The task
Transcribe every line of text in the rows below, reproducing each line without changes and leaving the pictures out of your answer.

^^^^^^^^

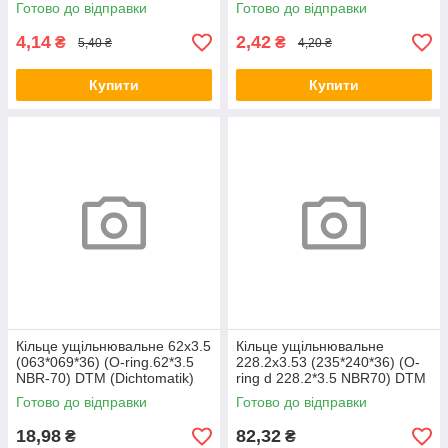
Готово до відправки
Готово до відправки
4,14
2,42
₴
₴
5,40 ₴
4,20 ₴
Купити
Купити
Кільце ущільнювальне 62х3.5
Кільце ущільнювальне
(063*069*36) (O-ring.62*3.5
228.2х3.53 (235*240*36) (O-
NBR-70) DTM (Dichtomatik)
ring d 228.2*3.5 NBR70) DTM
(Dichtomatik)
Готово до відправки
Готово до відправки
18,98
82,32
₴
₴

^^^^^^^^

Solution to this problem
Готово до відправки
Готово до відправки
4,14
2,42
₴
₴
5,40 ₴
4,20 ₴
Купити
Купити
Кільце ущільнювальне 62х3.5
Кільце ущільнювальне
(063*069*36) (O-ring.62*3.5
228.2х3.53 (235*240*36) (O-
NBR-70) DTM (Dichtomatik)
ring d 228.2*3.5 NBR70) DTM
(Dichtomatik)
Готово до відправки
Готово до відправки
18,98
82,32
₴
₴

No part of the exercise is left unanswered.